Jeddi Zineb, Gryech Ihsane, Ghogho Mounir, El Hammoumi Maryame, Mahraoui Chafiq
TICLab, College of Engineering & Architecture, International University of Rabat, Rabat 11103, Morocco.
ENSIAS, Mohammed V University in Rabat, Rabat 10000, Morocco.
Healthcare (Basel). 2021 Oct 29;9(11):1464. doi: 10.3390/healthcare9111464.
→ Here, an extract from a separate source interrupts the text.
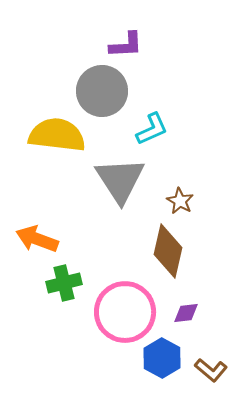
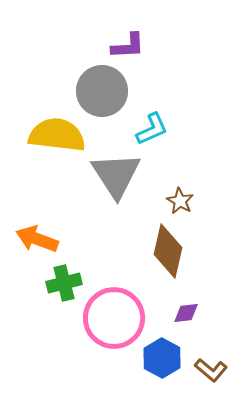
purple L-shape: moved 2 px right, 1 px down
gray triangle: moved 4 px left, 5 px up
pink circle: moved 11 px left, 6 px down
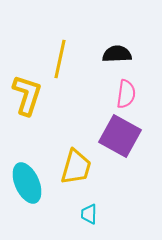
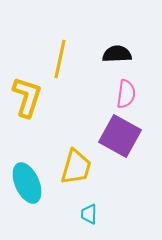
yellow L-shape: moved 2 px down
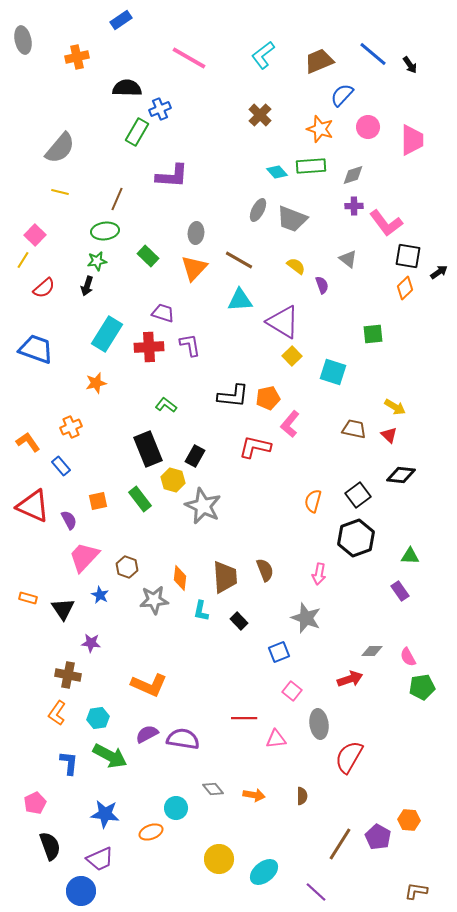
The prevalence rate for childhood asthma and its associated risk factors vary significantly across countries and regions. In the case of Morocco, the scarcity of available medical data makes scientific research on diseases such as asthma very challenging. In this paper, we build machine learning models to predict the occurrence of childhood asthma using data from a prospective study of 202 children with and without asthma. The association between different factors and asthma diagnosis is first assessed using a Chi-squared test. Then, predictive models such as logistic regression analysis, decision trees, random forest and support vector machine are used to explore the relationship between childhood asthma and the various risk factors. First, data were pre-processed using a Chi-squared feature selection, 19 out of the 36 factors were found to be significantly associated (-value < 0.05) with childhood asthma; these include: history of atopic diseases in the family, presence of mites, cold air, strong odors and mold in the child's environment, mode of birth, breastfeeding and early life habits and exposures. For asthma prediction, random forest yielded the best predictive performance (accuracy = 84.9%), followed by logistic regression (accuracy = 82.57%), support vector machine (accuracy = 82.5%) and decision trees (accuracy = 75.19%). The decision tree model has the advantage of being easily interpreted. This study identified important maternal and prenatal risk factors for childhood asthma, the majority of which are avoidable. Appropriate steps are needed to raise awareness about the prenatal risk factors.
儿童哮喘的患病率及其相关风险因素在不同国家和地区存在显著差异。就摩洛哥而言,可用医学数据的匮乏使得对哮喘等疾病的科学研究极具挑战性。在本文中,我们利用对202名患哮喘和未患哮喘儿童的前瞻性研究数据构建机器学习模型,以预测儿童哮喘的发生情况。首先使用卡方检验评估不同因素与哮喘诊断之间的关联。然后,使用逻辑回归分析、决策树、随机森林和支持向量机等预测模型来探究儿童哮喘与各种风险因素之间的关系。首先,使用卡方特征选择对数据进行预处理,发现36个因素中有19个与儿童哮喘显著相关(p值<0.05);这些因素包括:家族特应性疾病史、儿童生活环境中存在螨虫、冷空气、强烈气味和霉菌、出生方式、母乳喂养以及早期生活习惯和接触情况。对于哮喘预测,随机森林的预测性能最佳(准确率 = 84.9%),其次是逻辑回归(准确率 = 82.57%)、支持向量机(准确率 = 82.5%)和决策树(准确率 = 75.19%)。决策树模型具有易于解释的优点。本研究确定了儿童哮喘重要的母体和产前风险因素,其中大多数是可以避免的。需要采取适当措施提高对产前风险因素的认识。